WHAT TO PRODUCE: Rename each "common name" in the listing below to "vernacular name", and copy every other line unchanged.

(Data entries)
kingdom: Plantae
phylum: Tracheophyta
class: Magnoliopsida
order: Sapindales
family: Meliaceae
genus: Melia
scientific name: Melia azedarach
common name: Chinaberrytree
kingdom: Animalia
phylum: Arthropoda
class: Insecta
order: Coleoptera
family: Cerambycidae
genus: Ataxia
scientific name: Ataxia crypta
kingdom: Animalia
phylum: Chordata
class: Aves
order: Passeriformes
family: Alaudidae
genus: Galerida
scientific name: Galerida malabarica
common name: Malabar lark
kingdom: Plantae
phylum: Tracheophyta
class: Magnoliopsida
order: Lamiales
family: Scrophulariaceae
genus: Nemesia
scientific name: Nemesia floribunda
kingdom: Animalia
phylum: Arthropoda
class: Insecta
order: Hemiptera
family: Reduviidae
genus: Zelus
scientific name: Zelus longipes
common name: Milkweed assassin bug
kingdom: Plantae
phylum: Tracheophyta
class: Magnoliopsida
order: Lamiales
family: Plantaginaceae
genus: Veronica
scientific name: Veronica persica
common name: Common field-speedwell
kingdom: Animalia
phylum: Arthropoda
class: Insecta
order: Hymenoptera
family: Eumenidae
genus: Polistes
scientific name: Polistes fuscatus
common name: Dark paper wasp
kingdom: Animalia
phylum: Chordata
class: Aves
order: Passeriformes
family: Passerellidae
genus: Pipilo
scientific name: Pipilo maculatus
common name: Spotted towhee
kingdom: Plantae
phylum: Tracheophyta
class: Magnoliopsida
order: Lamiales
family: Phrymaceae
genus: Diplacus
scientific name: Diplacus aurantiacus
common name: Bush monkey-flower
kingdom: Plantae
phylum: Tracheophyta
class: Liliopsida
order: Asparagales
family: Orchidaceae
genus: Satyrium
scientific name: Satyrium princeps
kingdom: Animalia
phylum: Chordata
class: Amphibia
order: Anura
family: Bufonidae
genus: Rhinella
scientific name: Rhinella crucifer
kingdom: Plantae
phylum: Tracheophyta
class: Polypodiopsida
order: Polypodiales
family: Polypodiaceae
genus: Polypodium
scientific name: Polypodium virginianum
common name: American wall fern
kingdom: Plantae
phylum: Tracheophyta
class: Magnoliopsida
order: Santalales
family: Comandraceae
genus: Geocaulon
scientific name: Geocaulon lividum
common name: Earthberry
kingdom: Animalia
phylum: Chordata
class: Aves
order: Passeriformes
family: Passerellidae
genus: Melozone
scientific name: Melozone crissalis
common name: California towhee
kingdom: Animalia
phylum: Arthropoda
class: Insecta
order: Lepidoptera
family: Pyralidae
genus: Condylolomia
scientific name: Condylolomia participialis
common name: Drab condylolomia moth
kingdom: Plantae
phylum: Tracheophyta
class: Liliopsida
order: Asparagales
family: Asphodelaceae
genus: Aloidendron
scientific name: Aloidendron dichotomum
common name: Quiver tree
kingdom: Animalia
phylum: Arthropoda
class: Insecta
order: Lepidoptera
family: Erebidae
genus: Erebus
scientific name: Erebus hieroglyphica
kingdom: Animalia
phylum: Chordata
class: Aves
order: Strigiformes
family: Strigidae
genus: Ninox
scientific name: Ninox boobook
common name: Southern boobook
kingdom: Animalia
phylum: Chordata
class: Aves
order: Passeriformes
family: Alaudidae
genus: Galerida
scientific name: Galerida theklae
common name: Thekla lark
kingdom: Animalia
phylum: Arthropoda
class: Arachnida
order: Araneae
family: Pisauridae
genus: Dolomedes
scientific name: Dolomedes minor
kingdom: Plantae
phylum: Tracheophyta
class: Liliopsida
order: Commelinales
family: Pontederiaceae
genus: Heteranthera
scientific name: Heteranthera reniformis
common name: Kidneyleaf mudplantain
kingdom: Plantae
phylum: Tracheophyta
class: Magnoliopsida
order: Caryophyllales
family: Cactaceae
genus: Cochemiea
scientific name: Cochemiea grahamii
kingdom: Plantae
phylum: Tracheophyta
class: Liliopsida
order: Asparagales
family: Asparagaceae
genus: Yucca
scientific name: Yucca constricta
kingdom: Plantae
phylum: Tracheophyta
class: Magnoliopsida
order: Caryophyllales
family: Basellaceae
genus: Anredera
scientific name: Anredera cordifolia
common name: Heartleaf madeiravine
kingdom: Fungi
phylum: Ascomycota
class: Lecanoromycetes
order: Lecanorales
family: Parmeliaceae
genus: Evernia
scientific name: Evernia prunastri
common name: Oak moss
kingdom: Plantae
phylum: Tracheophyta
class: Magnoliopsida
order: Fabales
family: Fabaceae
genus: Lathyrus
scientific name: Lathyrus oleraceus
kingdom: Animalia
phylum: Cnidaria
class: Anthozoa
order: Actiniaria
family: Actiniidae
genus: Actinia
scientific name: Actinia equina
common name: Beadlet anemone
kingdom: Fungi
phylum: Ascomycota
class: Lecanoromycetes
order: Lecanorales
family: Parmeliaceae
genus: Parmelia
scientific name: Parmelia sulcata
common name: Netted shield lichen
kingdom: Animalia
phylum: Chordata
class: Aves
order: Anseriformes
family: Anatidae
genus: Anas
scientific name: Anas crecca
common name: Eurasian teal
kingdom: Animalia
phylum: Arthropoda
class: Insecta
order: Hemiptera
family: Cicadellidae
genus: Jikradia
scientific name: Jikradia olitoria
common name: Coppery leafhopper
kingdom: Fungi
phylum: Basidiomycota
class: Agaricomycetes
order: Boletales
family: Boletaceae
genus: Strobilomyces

TASK SOLUTION:
kingdom: Plantae
phylum: Tracheophyta
class: Magnoliopsida
order: Sapindales
family: Meliaceae
genus: Melia
scientific name: Melia azedarach
vernacular name: Chinaberrytree
kingdom: Animalia
phylum: Arthropoda
class: Insecta
order: Coleoptera
family: Cerambycidae
genus: Ataxia
scientific name: Ataxia crypta
kingdom: Animalia
phylum: Chordata
class: Aves
order: Passeriformes
family: Alaudidae
genus: Galerida
scientific name: Galerida malabarica
vernacular name: Malabar lark
kingdom: Plantae
phylum: Tracheophyta
class: Magnoliopsida
order: Lamiales
family: Scrophulariaceae
genus: Nemesia
scientific name: Nemesia floribunda
kingdom: Animalia
phylum: Arthropoda
class: Insecta
order: Hemiptera
family: Reduviidae
genus: Zelus
scientific name: Zelus longipes
vernacular name: Milkweed assassin bug
kingdom: Plantae
phylum: Tracheophyta
class: Magnoliopsida
order: Lamiales
family: Plantaginaceae
genus: Veronica
scientific name: Veronica persica
vernacular name: Common field-speedwell
kingdom: Animalia
phylum: Arthropoda
class: Insecta
order: Hymenoptera
family: Eumenidae
genus: Polistes
scientific name: Polistes fuscatus
vernacular name: Dark paper wasp
kingdom: Animalia
phylum: Chordata
class: Aves
order: Passeriformes
family: Passerellidae
genus: Pipilo
scientific name: Pipilo maculatus
vernacular name: Spotted towhee
kingdom: Plantae
phylum: Tracheophyta
class: Magnoliopsida
order: Lamiales
family: Phrymaceae
genus: Diplacus
scientific name: Diplacus aurantiacus
vernacular name: Bush monkey-flower
kingdom: Plantae
phylum: Tracheophyta
class: Liliopsida
order: Asparagales
family: Orchidaceae
genus: Satyrium
scientific name: Satyrium princeps
kingdom: Animalia
phylum: Chordata
class: Amphibia
order: Anura
family: Bufonidae
genus: Rhinella
scientific name: Rhinella crucifer
kingdom: Plantae
phylum: Tracheophyta
class: Polypodiopsida
order: Polypodiales
family: Polypodiaceae
genus: Polypodium
scientific name: Polypodium virginianum
vernacular name: American wall fern
kingdom: Plantae
phylum: Tracheophyta
class: Magnoliopsida
order: Santalales
family: Comandraceae
genus: Geocaulon
scientific name: Geocaulon lividum
vernacular name: Earthberry
kingdom: Animalia
phylum: Chordata
class: Aves
order: Passeriformes
family: Passerellidae
genus: Melozone
scientific name: Melozone crissalis
vernacular name: California towhee
kingdom: Animalia
phylum: Arthropoda
class: Insecta
order: Lepidoptera
family: Pyralidae
genus: Condylolomia
scientific name: Condylolomia participialis
vernacular name: Drab condylolomia moth
kingdom: Plantae
phylum: Tracheophyta
class: Liliopsida
order: Asparagales
family: Asphodelaceae
genus: Aloidendron
scientific name: Aloidendron dichotomum
vernacular name: Quiver tree
kingdom: Animalia
phylum: Arthropoda
class: Insecta
order: Lepidoptera
family: Erebidae
genus: Erebus
scientific name: Erebus hieroglyphica
kingdom: Animalia
phylum: Chordata
class: Aves
order: Strigiformes
family: Strigidae
genus: Ninox
scientific name: Ninox boobook
vernacular name: Southern boobook
kingdom: Animalia
phylum: Chordata
class: Aves
order: Passeriformes
family: Alaudidae
genus: Galerida
scientific name: Galerida theklae
vernacular name: Thekla lark
kingdom: Animalia
phylum: Arthropoda
class: Arachnida
order: Araneae
family: Pisauridae
genus: Dolomedes
scientific name: Dolomedes minor
kingdom: Plantae
phylum: Tracheophyta
class: Liliopsida
order: Commelinales
family: Pontederiaceae
genus: Heteranthera
scientific name: Heteranthera reniformis
vernacular name: Kidneyleaf mudplantain
kingdom: Plantae
phylum: Tracheophyta
class: Magnoliopsida
order: Caryophyllales
family: Cactaceae
genus: Cochemiea
scientific name: Cochemiea grahamii
kingdom: Plantae
phylum: Tracheophyta
class: Liliopsida
order: Asparagales
family: Asparagaceae
genus: Yucca
scientific name: Yucca constricta
kingdom: Plantae
phylum: Tracheophyta
class: Magnoliopsida
order: Caryophyllales
family: Basellaceae
genus: Anredera
scientific name: Anredera cordifolia
vernacular name: Heartleaf madeiravine
kingdom: Fungi
phylum: Ascomycota
class: Lecanoromycetes
order: Lecanorales
family: Parmeliaceae
genus: Evernia
scientific name: Evernia prunastri
vernacular name: Oak moss
kingdom: Plantae
phylum: Tracheophyta
class: Magnoliopsida
order: Fabales
family: Fabaceae
genus: Lathyrus
scientific name: Lathyrus oleraceus
kingdom: Animalia
phylum: Cnidaria
class: Anthozoa
order: Actiniaria
family: Actiniidae
genus: Actinia
scientific name: Actinia equina
vernacular name: Beadlet anemone
kingdom: Fungi
phylum: Ascomycota
class: Lecanoromycetes
order: Lecanorales
family: Parmeliaceae
genus: Parmelia
scientific name: Parmelia sulcata
vernacular name: Netted shield lichen
kingdom: Animalia
phylum: Chordata
class: Aves
order: Anseriformes
family: Anatidae
genus: Anas
scientific name: Anas crecca
vernacular name: Eurasian teal
kingdom: Animalia
phylum: Arthropoda
class: Insecta
order: Hemiptera
family: Cicadellidae
genus: Jikradia
scientific name: Jikradia olitoria
vernacular name: Coppery leafhopper
kingdom: Fungi
phylum: Basidiomycota
class: Agaricomycetes
order: Boletales
family: Boletaceae
genus: Strobilomyces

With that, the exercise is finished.